#### Task:
Please repeat every entry exactly as written, but skip the pictures.

#### Input data:
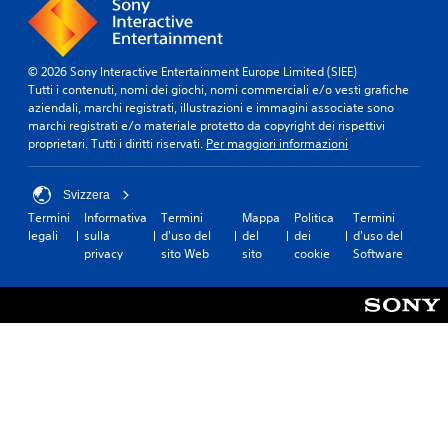
s
d
i
a
'
o
a
a
e
t
t
l
u
s
o
t
e
g
p
)
© 2026 Sony Interactive Entertainment Europe Limited (SIEE)
o
g
u
e
Tutti i contenuti, nomi dei giochi, nomi commerciali e/o vesti grafiche
t
P
g
a
r
aziendali, marchi registrati, illustrazioni e immagini associate sono
i
u
e
l
i
marchi registrati e/o materiale protetto da copyright dei rispettivi
t
o
r
e
e
proprietari. Tutti i diritti riservati.
Per maggiori informazioni
o
i
e
p
n
l
i
.
e
z
i
n
r
a
Svizzera
s
v
o
d
A
Termini
Informativa
Termini
Mappa
Politica
Termini
o
e
g
i
l
legali
sulla
d'uso del
del
dei
d'uso del
n
r
n
g
privacy
sito Web
sito
cookie
Software
t
o
t
i
i
p
i
e
a
o
r
r
l
r
c
e
e
t
n
o
s
i
o
i
a
e
l
p
n
t
n
m
a
q
i
t
o
r
u
v
a
v
l
a
e
t
i
a
l
c
i
m
n
s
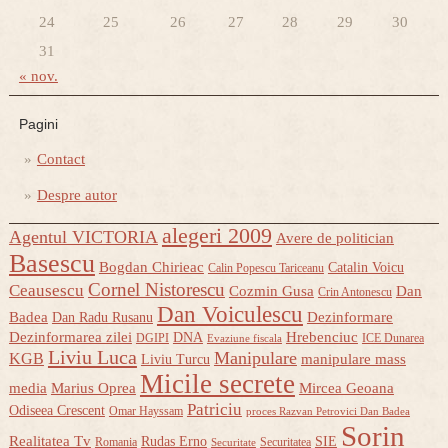
24
25
26
27
28
29
30
31
« nov.
Pagini
Contact
Despre autor
alegeri 2009
Agentul VICTORIA
Avere de politician
Basescu
Bogdan Chirieac
Catalin Voicu
Calin Popescu Tariceanu
Cornel Nistorescu
Ceausescu
Cozmin Gusa
Dan
Crin Antonescu
Dan Voiculescu
Badea
Dezinformare
Dan Radu Rusanu
Dezinformarea zilei
Hrebenciuc
DNA
DGIPI
ICE Dunarea
Evaziune fiscala
Liviu Luca
Manipulare
KGB
manipulare mass
Liviu Turcu
Micile secrete
media
Marius Oprea
Mircea Geoana
Patriciu
Odiseea Crescent
Omar Hayssam
proces Razvan Petrovici Dan Badea
Sorin
Realitatea Tv
Rudas Erno
SIE
Romania
Securitatea
Securitate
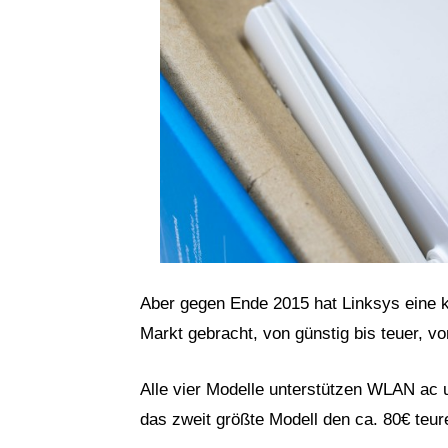
Aber gegen Ende 2015 hat Linksys eine 
Markt gebracht, von günstig bis teuer, von
Alle vier Modelle unterstützen WLAN ac 
das zweit größte Modell den ca. 80€ teu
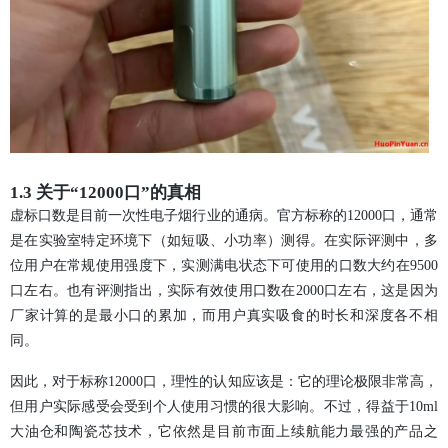
1.3 关于“12000口”的真相
虚标口数是目前一次性电子烟行业的通病。官方标称的12000口，通常
是在实验室特定环境下（如短吸、小功率）测得。在实际评测中，多
位用户在常规使用强度下，实测满电状态下可使用的口数大约在9500
口左右。也有评测指出，实际有效使用口数在2000口左右，这是因为
厂家计算的是最小口的累加，而用户真实吸食的时长和深度各不相
同。
因此，对于标称12000口，理性的认知应该是：它的理论极限非常高，
但用户实际感受会受到个人使用习惯的很大影响。不过，得益于10ml
大油仓和陶瓷芯技术，它依然是目前市面上续航能力最强的产品之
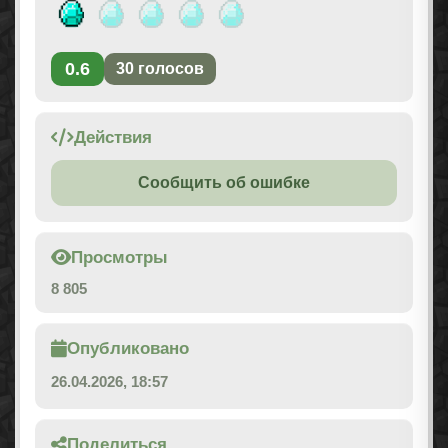
0.6
30
голосов
Действия
Сообщить об ошибке
Просмотры
8 805
Опубликовано
26.04.2026, 18:57
Поделиться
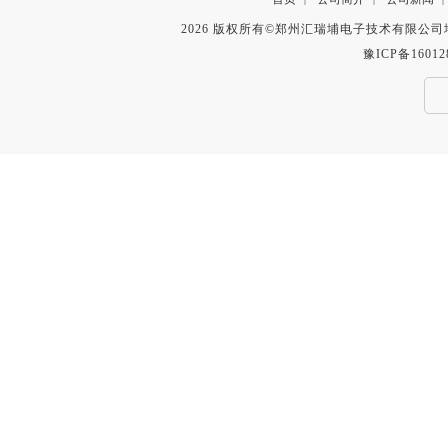
2026 版权所有©郑州汇瑞埔电子技术有限公
豫ICP备16012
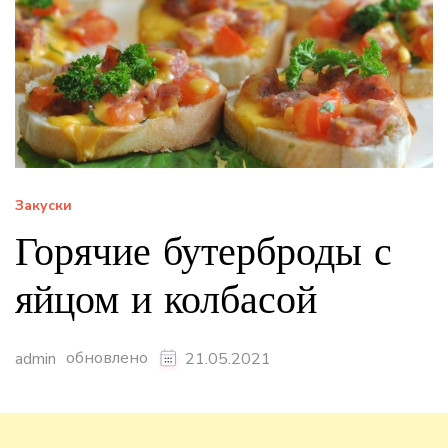
Закуски
Горячие бутерброды с
яйцом и колбасой
обновлено
admin
21.05.2021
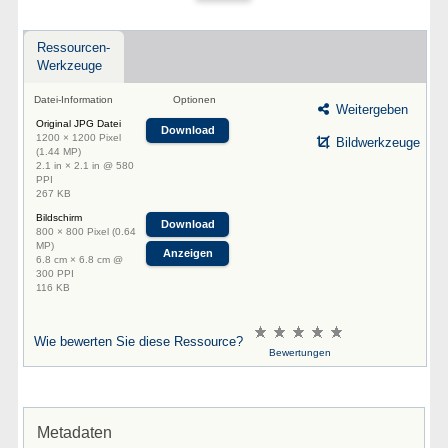
Ressourcen-
Werkzeuge
Datei-Information
Optionen
Weitergeben
Original JPG Datei
Download
1200 × 1200 Pixel
Bildwerkzeuge
(1.44 MP)
2.1 in × 2.1 in @ 580
PPI
267 KB
Bildschirm
Download
800 × 800 Pixel (0.64
MP)
Anzeigen
6.8 cm × 6.8 cm @
300 PPI
116 KB
Wie bewerten Sie diese Ressource?
Bewertungen
Metadaten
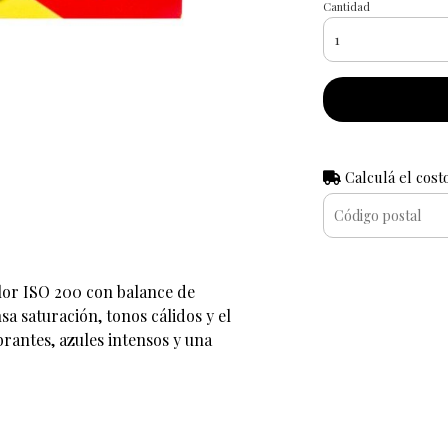
Cantidad
Calculá el cost
lor ISO 200 con balance de
sa saturación, tonos cálidos y el
brantes, azules intensos y una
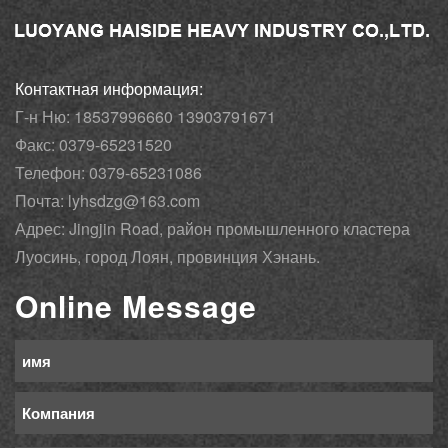
Контактная информация:
Г-н Ню: 18537996660 13903791671
Факс: 0379-65231520
Телефон: 0379-65231086
Почта: lyhsdzg@163.com
Адрес: Jingjin Road, район промышленного кластера
Луосинь, город Лоян, провинция Хэнань.
Online Message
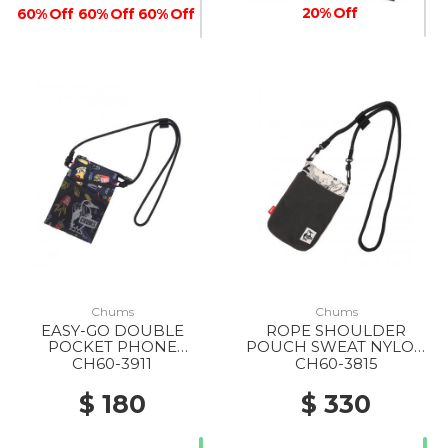
20% Off
60% Off
60% Off
60% Off
30% Off
60% Off
Chums
Chums
EASY-GO DOUBLE
ROPE SHOULDER
POCKET PHONE
POUCH SWEAT NYLON
SHOULDER BAG Z407
Z404 ONOMATOPE
CH60-3911
CH60-3815
FOOD
$ 180
$ 330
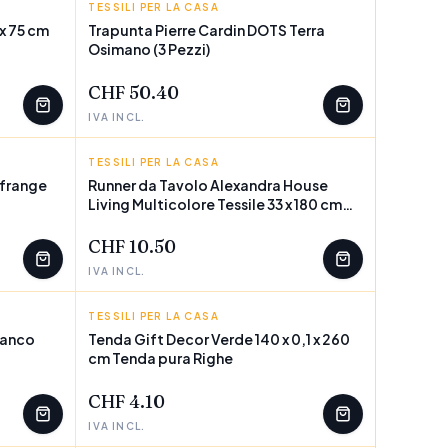
TESSILI PER LA CASA
PIERRE CARDIN
x 75 cm
Trapunta Pierre Cardin DOTS Terra
Osimano (3 Pezzi)
POCHI PEZZI
CHF 50.40
IVA INCL.
TESSILI PER LA CASA
ALEXANDRA HOUSE LIVING
frange
Runner da Tavolo Alexandra House
Living Multicolore Tessile 33 x 180 cm
POCHI PEZZI
Rettangolare
CHF 10.50
IVA INCL.
TESSILI PER LA CASA
GIFT DECOR
ianco
Tenda Gift Decor Verde 140 x 0,1 x 260
cm Tenda pura Righe
POCHI PEZZI
CHF 4.10
IVA INCL.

#### Written response:
s
d
i
a
'
o
a
a
e
t
t
l
u
s
o
t
e
g
p
)
© 2026 Sony Interactive Entertainment Europe Limited (SIEE)
o
g
u
e
Tutti i contenuti, nomi dei giochi, nomi commerciali e/o vesti grafiche
t
P
g
a
r
aziendali, marchi registrati, illustrazioni e immagini associate sono
i
u
e
l
i
marchi registrati e/o materiale protetto da copyright dei rispettivi
t
o
r
e
e
proprietari. Tutti i diritti riservati.
Per maggiori informazioni
o
i
e
p
n
l
i
.
e
z
i
n
r
a
Svizzera
s
v
o
d
A
Termini
Informativa
Termini
Mappa
Politica
Termini
o
e
g
i
l
legali
sulla
d'uso del
del
dei
d'uso del
n
r
n
g
privacy
sito Web
sito
cookie
Software
t
o
t
i
i
p
i
e
a
o
r
r
l
r
c
e
e
t
n
o
s
i
o
i
a
e
l
p
n
t
n
m
a
q
i
t
o
r
u
v
a
v
l
a
e
t
i
a
l
c
i
m
n
s
24
25
26
27
28
29
30
31
« nov.
Pagini
Contact
Despre autor
alegeri 2009
Agentul VICTORIA
Avere de politician
Basescu
Bogdan Chirieac
Catalin Voicu
Calin Popescu Tariceanu
Cornel Nistorescu
Ceausescu
Cozmin Gusa
Dan
Crin Antonescu
Dan Voiculescu
Badea
Dezinformare
Dan Radu Rusanu
Dezinformarea zilei
Hrebenciuc
DNA
DGIPI
ICE Dunarea
Evaziune fiscala
Liviu Luca
Manipulare
KGB
manipulare mass
Liviu Turcu
Micile secrete
media
Marius Oprea
Mircea Geoana
Patriciu
Odiseea Crescent
Omar Hayssam
proces Razvan Petrovici Dan Badea
Sorin
Realitatea Tv
Rudas Erno
SIE
Romania
Securitatea
Securitate
Aber gegen Ende 2015 hat Linksys eine 
Markt gebracht, von günstig bis teuer, von
Alle vier Modelle unterstützen WLAN ac 
das zweit größte Modell den ca. 80€ teu
1.3 关于“12000口”的真相
虚标口数是目前一次性电子烟行业的通病。官方标称的12000口，通常
是在实验室特定环境下（如短吸、小功率）测得。在实际评测中，多
位用户在常规使用强度下，实测满电状态下可使用的口数大约在9500
口左右。也有评测指出，实际有效使用口数在2000口左右，这是因为
厂家计算的是最小口的累加，而用户真实吸食的时长和深度各不相
同。
因此，对于标称12000口，理性的认知应该是：它的理论极限非常高，
但用户实际感受会受到个人使用习惯的很大影响。不过，得益于10ml
大油仓和陶瓷芯技术，它依然是目前市面上续航能力最强的产品之
0.6
30
голосов
Действия
Сообщить об ошибке
Просмотры
8 805
Опубликовано
26.04.2026, 18:57
Поделиться
2026 版权所有©郑州汇瑞埔电子技术有限公
豫ICP备16012
Закуски
Горячие бутерброды с
яйцом и колбасой
обновлено
admin
21.05.2021
Ressourcen-
Werkzeuge
Datei-Information
Optionen
Weitergeben
Original JPG Datei
Download
1200 × 1200 Pixel
Bildwerkzeuge
(1.44 MP)
2.1 in × 2.1 in @ 580
PPI
267 KB
Bildschirm
Download
800 × 800 Pixel (0.64
MP)
Anzeigen
6.8 cm × 6.8 cm @
300 PPI
116 KB
Wie bewerten Sie diese Ressource?
Bewertungen
Metadaten
Cantidad
Calculá el cost
lor ISO 200 con balance de
sa saturación, tonos cálidos y el
brantes, azules intensos y una
Контактная информация:
Г-н Ню: 18537996660 13903791671
Факс: 0379-65231520
Телефон: 0379-65231086
Почта: lyhsdzg@163.com
Адрес: Jingjin Road, район промышленного кластера
Луосинь, город Лоян, провинция Хэнань.
Online Message
20% Off
60% Off
60% Off
60% Off
30% Off
60% Off
Chums
Chums
EASY-GO DOUBLE
ROPE SHOULDER
POCKET PHONE
POUCH SWEAT NYLON
SHOULDER BAG Z407
Z404 ONOMATOPE
CH60-3911
CH60-3815
FOOD
$ 180
$ 330
TESSILI PER LA CASA
PIERRE CARDIN
x 75 cm
Trapunta Pierre Cardin DOTS Terra
Osimano (3 Pezzi)
POCHI PEZZI
CHF 50.40
IVA INCL.
TESSILI PER LA CASA
ALEXANDRA HOUSE LIVING
frange
Runner da Tavolo Alexandra House
Living Multicolore Tessile 33 x 180 cm
POCHI PEZZI
Rettangolare
CHF 10.50
IVA INCL.
TESSILI PER LA CASA
GIFT DECOR
ianco
Tenda Gift Decor Verde 140 x 0,1 x 260
cm Tenda pura Righe
POCHI PEZZI
CHF 4.10
IVA INCL.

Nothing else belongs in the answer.